D’Artagnan conduisit Aramis chez Fouquet.

Chapitre CCXXVII — L’ami du roi

Fouquet attendait avec anxiété; il avait déjà congédié plusieurs de ses serviteurs et de ses amis qui, devançant l’heure de ses réceptions accoutumées, étaient venus à sa porte. À chacun d’eux, taisant le danger suspendu sur sa tête, il demandait seulement où l’on pouvait trouver Aramis.

Quand il vit revenir d’Artagnan, quand il aperçut derrière lui l’évêque de Vannes, sa joie fut au comble; elle égala toute son inquiétude. Voir Aramis, c’était pour le surintendant une compensation au malheur d’être arrêté.

Le prélat était silencieux et grave; d’Artagnan était bouleversé par toute cette accumulation d’événements incroyables.

— Eh bien! capitaine, vous m’amenez M. d’Herblay?

— Et quelque chose de mieux encore, monseigneur.

— Quoi donc?

— La liberté.

— Je suis libre?

— Vous l’êtes.

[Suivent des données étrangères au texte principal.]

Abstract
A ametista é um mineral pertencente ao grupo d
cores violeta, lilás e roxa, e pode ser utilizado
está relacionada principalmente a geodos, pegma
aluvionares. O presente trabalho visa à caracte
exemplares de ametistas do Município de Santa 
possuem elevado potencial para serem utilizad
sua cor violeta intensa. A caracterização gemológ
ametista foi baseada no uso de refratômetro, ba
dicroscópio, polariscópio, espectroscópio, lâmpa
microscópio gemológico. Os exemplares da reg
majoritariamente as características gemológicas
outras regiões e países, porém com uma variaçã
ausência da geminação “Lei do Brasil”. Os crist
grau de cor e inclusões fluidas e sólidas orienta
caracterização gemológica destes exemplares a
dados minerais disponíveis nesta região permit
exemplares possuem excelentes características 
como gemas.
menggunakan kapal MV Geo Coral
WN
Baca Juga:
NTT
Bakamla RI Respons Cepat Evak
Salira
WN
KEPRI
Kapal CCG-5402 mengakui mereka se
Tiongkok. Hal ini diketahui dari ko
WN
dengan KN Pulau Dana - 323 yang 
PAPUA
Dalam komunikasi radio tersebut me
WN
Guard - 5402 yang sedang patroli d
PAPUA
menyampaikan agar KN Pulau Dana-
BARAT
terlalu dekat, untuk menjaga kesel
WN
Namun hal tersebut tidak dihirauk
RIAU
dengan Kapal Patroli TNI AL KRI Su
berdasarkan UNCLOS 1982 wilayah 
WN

Ordre du roi.

Fouquet reprit toute sa sérénité pour bien interroger Aramis avec son regard.

— Oh! oui, vous pouvez remercier M. l’évêque de Vannes, poursuivit d’Artagnan, car c’est bien à lui que vous devez le changement du roi.

— Oh! dit M. Fouquet, plus humilié du service que reconnaissant du succès.

— Mais vous, continua d’Artagnan en s’adressant à Aramis, vous qui protégez M. Fouquet, est-ce que vous ne ferez pas quelque chose pour moi?

— Tout ce qu’il vous plaira, mon ami, répliqua l’évêque de sa voix calme.

— Une seule chose alors, et je me déclare satisfait. Comment êtes-vous devenu le favori du roi, vous qui ne lui avez parlé que deux fois en votre vie?

— À un ami comme vous, repartit Aramis finement, on ne cache rien.

— Ah! bon. Dites.

— Eh bien! vous croyez que je n’ai vu le roi que deux fois, tandis que je l’ai vu plus de cent fois. Seulement, nous nous cachions, voilà tout.